In Python 3.8+, pickle protocol 5 ( PEP<574> ) was added, which supports out-of-band buffer collection[1]. The idea being that when pickling an object with a large amount of data attached to it (like an array, dataframe, etc.) one could collect this large amount of data alongside the normal pickled data without causing a copy. This is important in particular when serializing data for communication between two python instances. IOW this is quite valuable when using a `multiprocessing.pool.Pool`[2] or a `concurrent.futures.ProcessPoolExecutor`[3]. However AFAICT neither of these leverage this functionality[4][5]. To ensure zero-copy processing of large data, it would be helpful for pickle protocol 5 to be used in both of these pools.

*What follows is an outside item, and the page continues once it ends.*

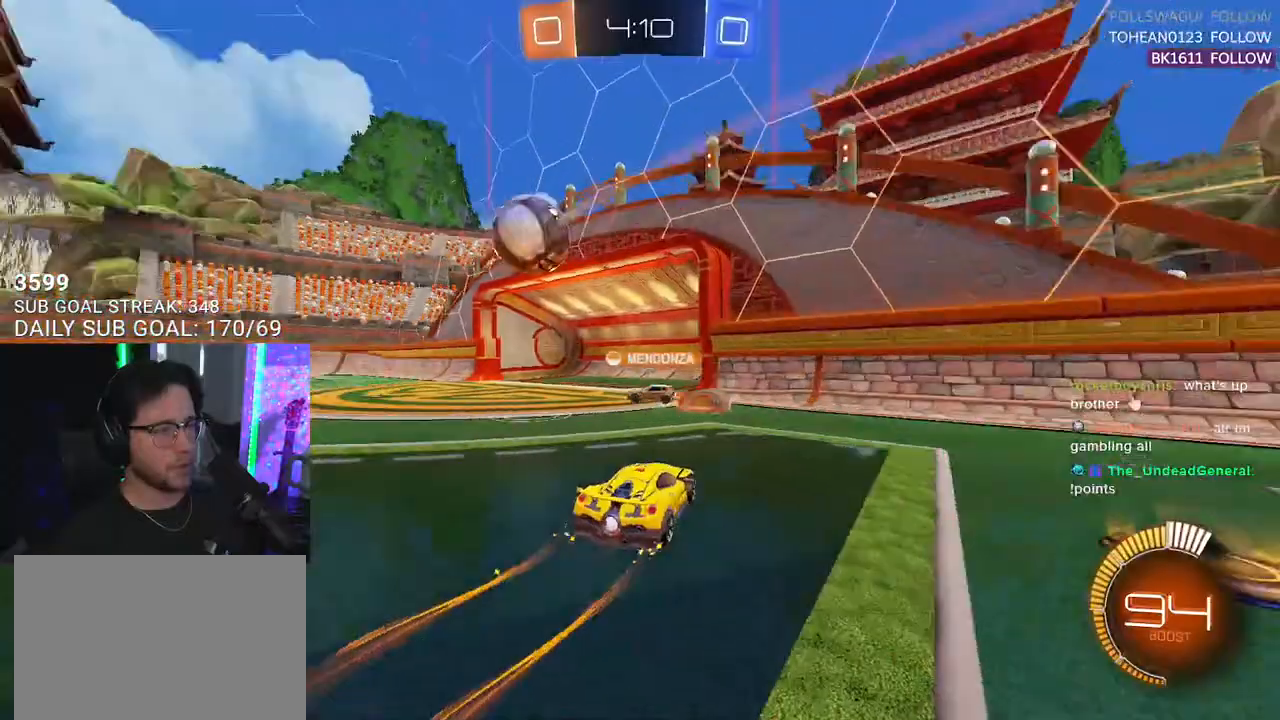
{"buttons": ["R2"], "left_stick": "left", "right_stick": "center", "events": [[283, "left_stick", "center"], [483, "left_stick", "left"]]}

[1] https://docs.python.org/3/library/pickle.html#pickle-oob
[2] https://docs.python.org/3/library/multiprocessing.html#multiprocessing.pool.Pool
[3] https://docs.python.org/3/library/concurrent.futures.html#concurrent.futures.ProcessPoolExecutor
[4] https://github.com/python/cpython/blob/16b5bc68964c6126845f4cdd54b24996e71ae0ba/Lib/multiprocessing/queues.py#L372
[5] https://github.com/python/cpython/blob/16b5bc68964c6126845f4cdd54b24996e71ae0ba/Lib/multiprocessing/queues.py#L245
|